Some children see Him lily white,
the baby Jesus born this night.
Some children see Him lily white,
with tresses soft and fair.
Some children see Him bronzed and brown,
The Lord of heav'n to earth come down.
Some children see Him bronzed and brown,
with dark and heavy hair.
Some children see Him almond-eyed,
this Savior whom we kneel beside.
some children see Him almond-eyed,
with skin of yellow hue.
Some children see Him dark as they,
sweet Mary's Son to whom we pray.
Some children see him dark as they,
and, ah! they love Him, too!
The children in each different place
will see the baby Jesus' face
like theirs, but bright with heavenly grace,
and filled with holy light.
O lay aside each earthly thing
and with thy heart as offering,
come worship now the infant King.
'Tis love that's born tonight!
Those are the words from the 1951 carol from Alfred Burt. Our church band is doing an arrangement of it this Sunday in church based on one done by Stacy Sullivan that is just wonderful. She doesn't have a clip on her page but you can listen to it and purchase it on Napster (I didn't check Itunes) or at Amazon. Check it out.
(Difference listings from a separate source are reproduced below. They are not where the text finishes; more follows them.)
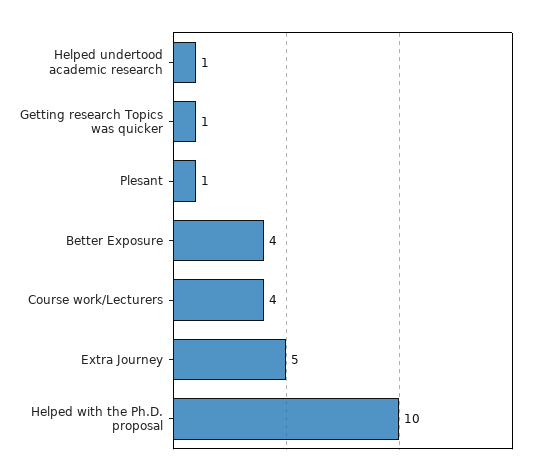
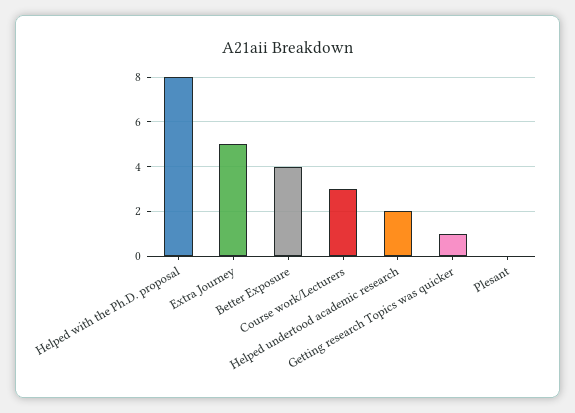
Helped undertood academic research: 1 -> 2
Plesant: 1 -> 0
Course work/Lecturers: 4 -> 3
Helped with the Ph.D. proposal: 10 -> 8

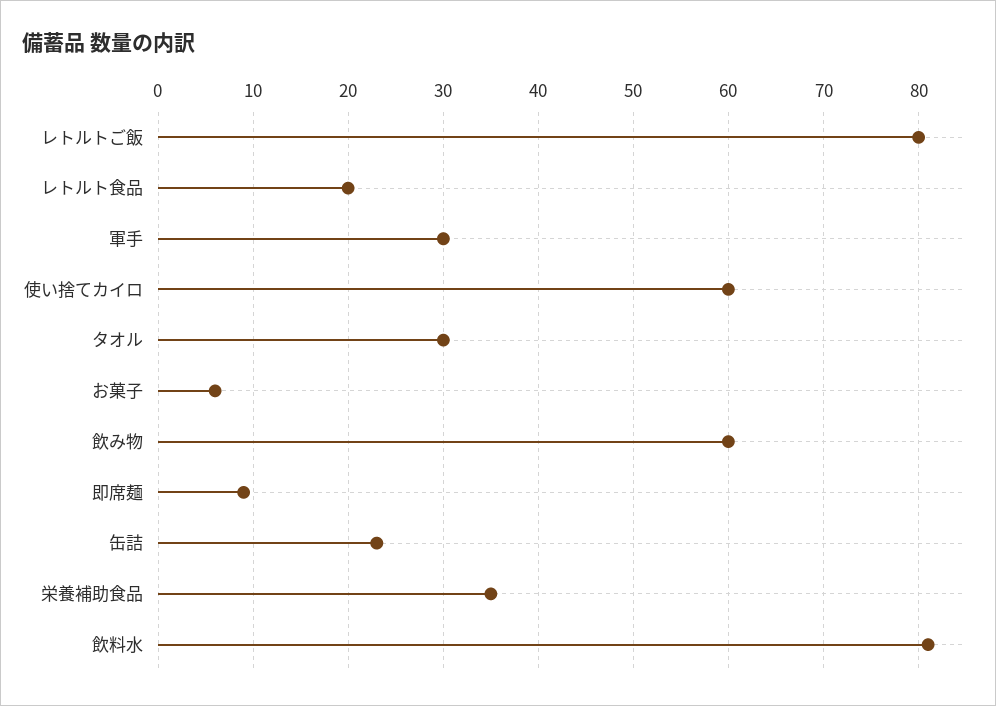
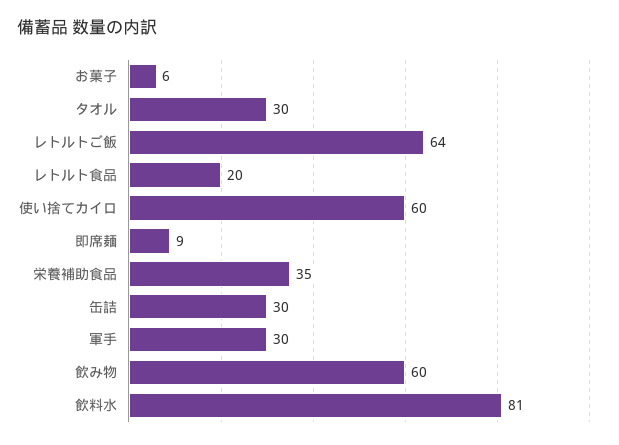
レトルトご飯: 80 -> 64
缶詰: 23 -> 30

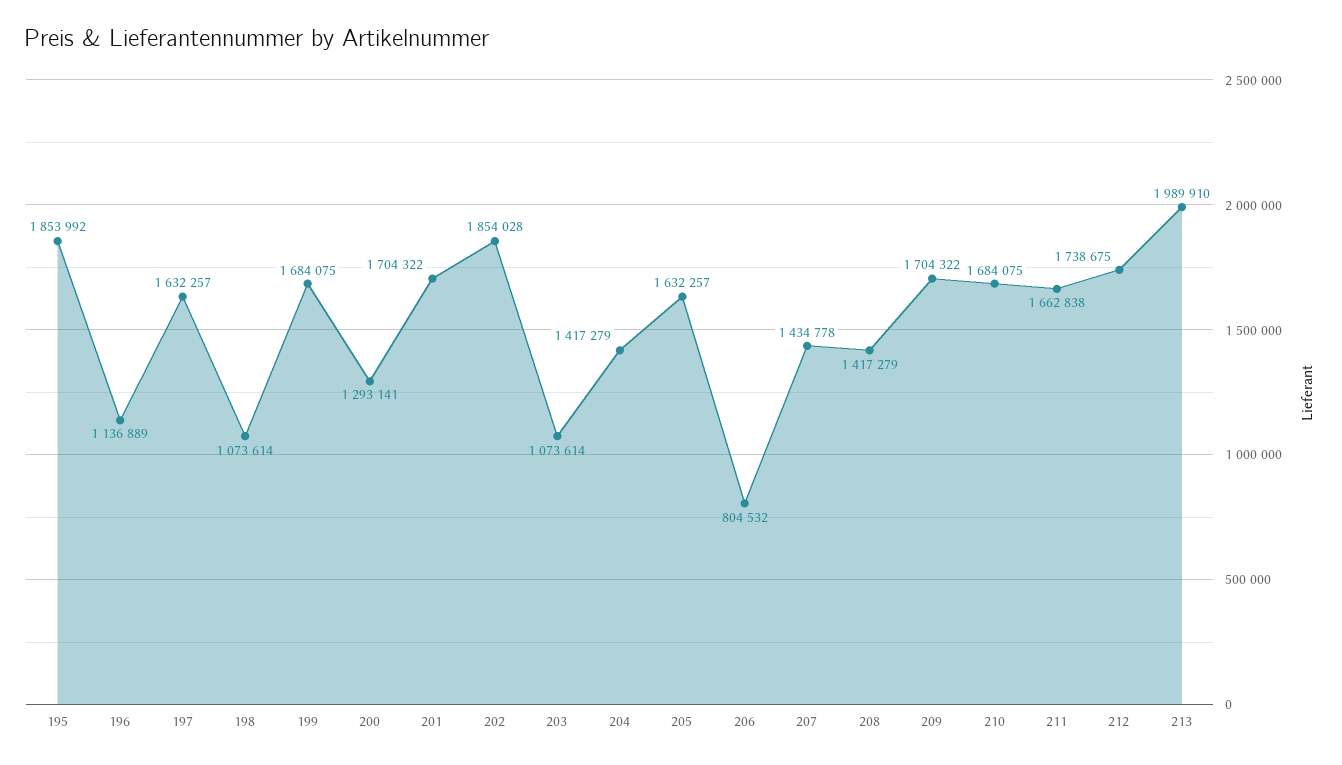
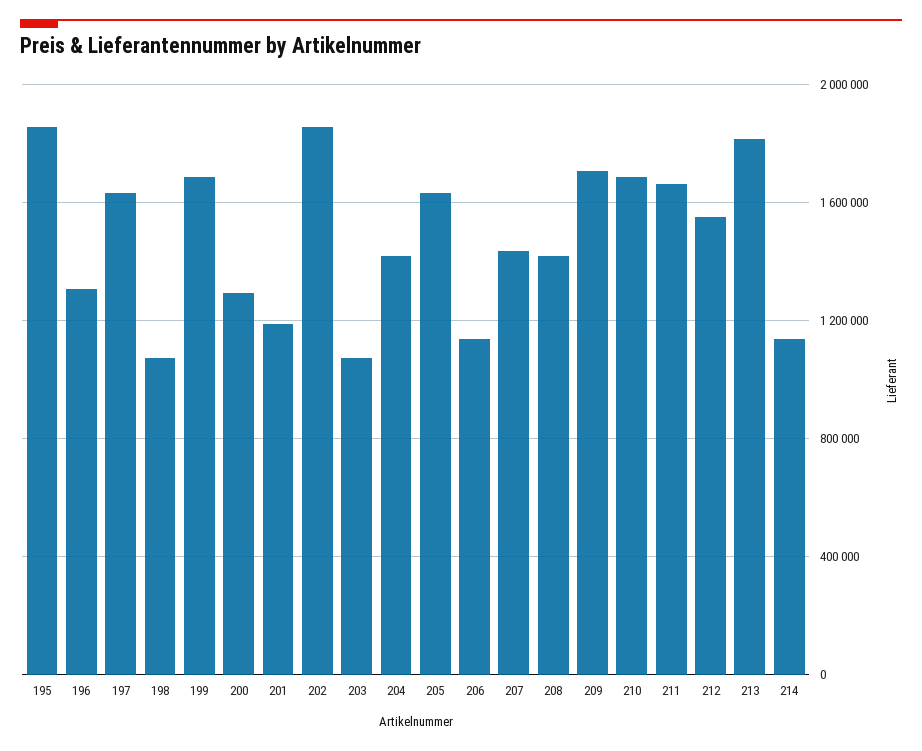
196: 1136889 -> 1300000
201: 1704322 -> 1200000
206: 804532 -> 1150000
212: 1738675 -> 1550000
213: 1989910 -> 1800000
214: none -> 1150000

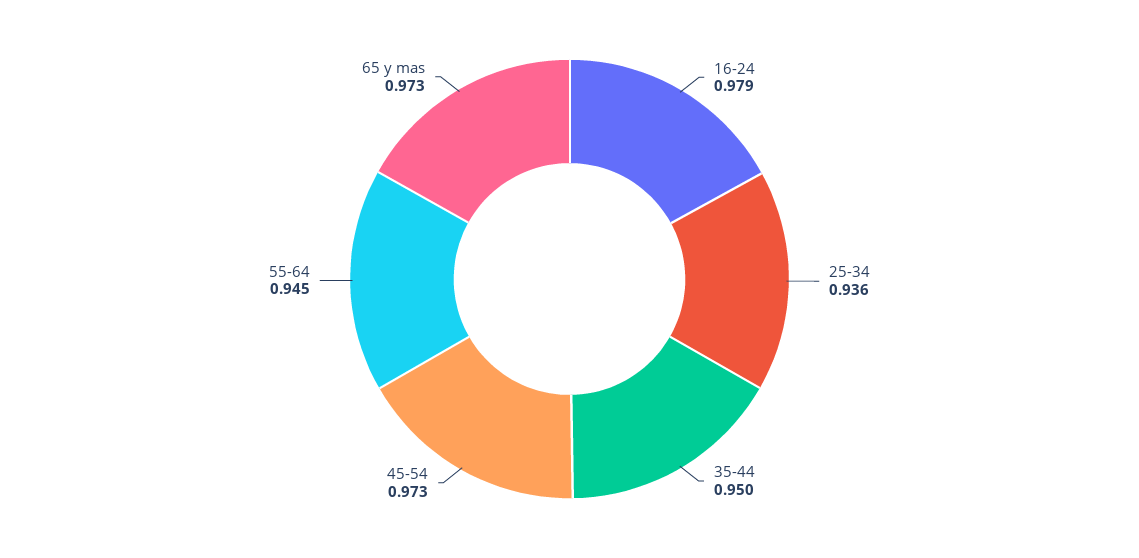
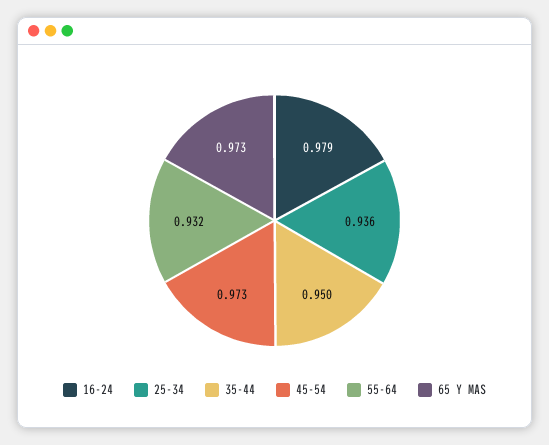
55-64: 0.945 -> 0.932

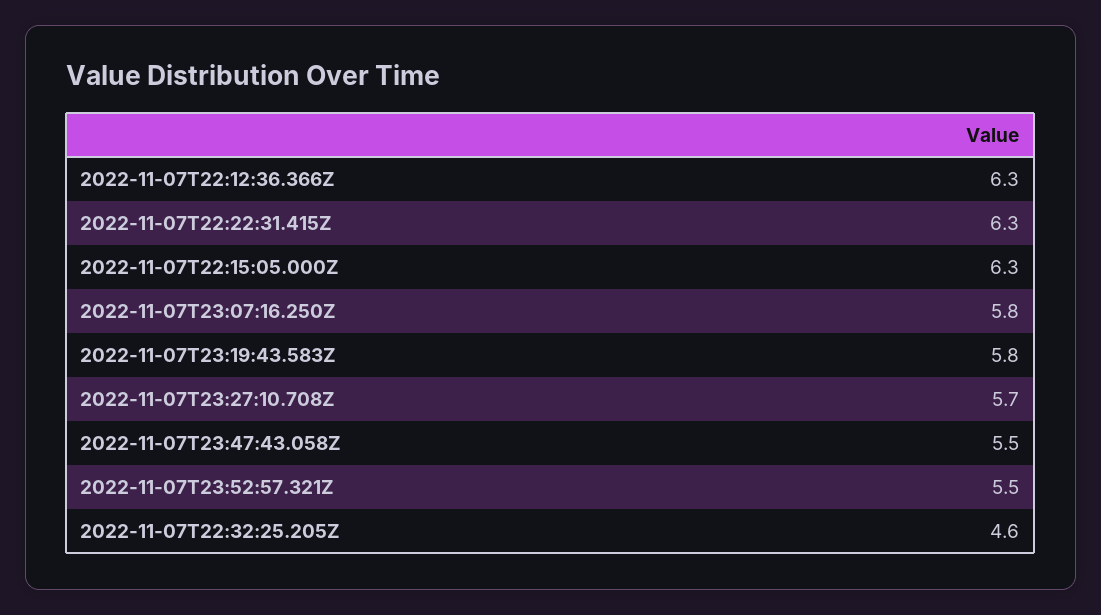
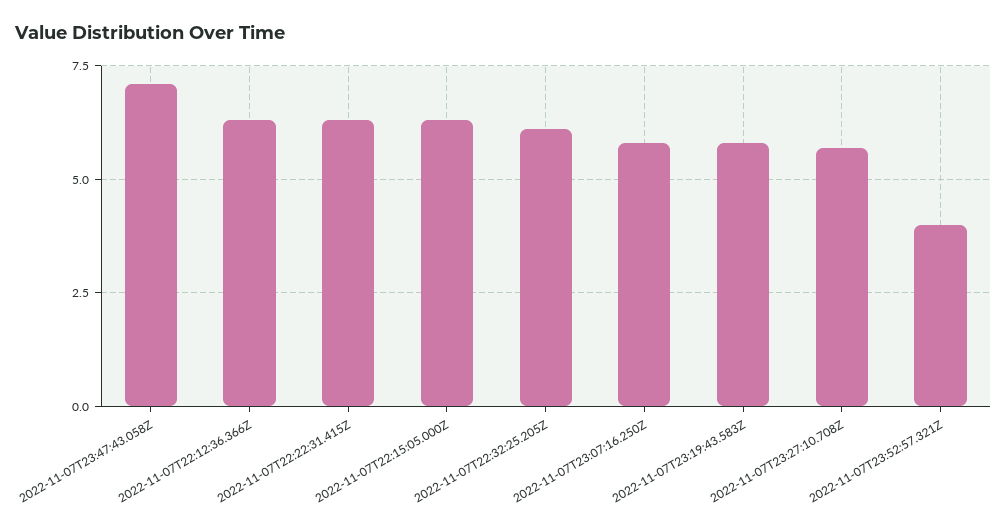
2022-11-07T23:47:43.058Z: 5.5 -> 7
2022-11-07T23:52:57.321Z: 5.5 -> 4
2022-11-07T22:32:25.205Z: 4.6 -> 6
Along with the song, I'll be showing a bunch of paintings of Jesus through the years that show him as everything from a rock star to a rastaman, a homeboy to Che Guevara, an icon to a boxer. You get the picture. It all has me thinking... when does it become a bad thing to identify Jesus with ourselves? When is it bad to make Jesus one of us? I've always loved Some Children See Him and deeply appreciated the history behind a last supper painting at the cathedral in Petionville Haiti that has one white character - Judas. It is good to identify Jesus with ourselves but it does take us outside of the particularity of the incarnation. Jesus was a Palestinian peasant living at a particular place and a particular time and that particularity has everything to do with God's self-revelation in him. God's self-revelation is as contextual as it could possibly be. Of course, if God is revealed only as a Palestinian peasant from that time, he becomes irrelevant to those of us here in the 21st century. The Jesus of faith must break out of the particular confines of a single place or time in history.
Which brings me back to my conundrum... when is identifying Jesus with ourselves too much? I'd be the first one to cringe at those who turn Jesus into a flag waving Republican but tears ran down my face as I listened to Stacy Sullivan sing Burt's words.
FWIW, that's what I'm preaching on this Sunday. Any thoughts?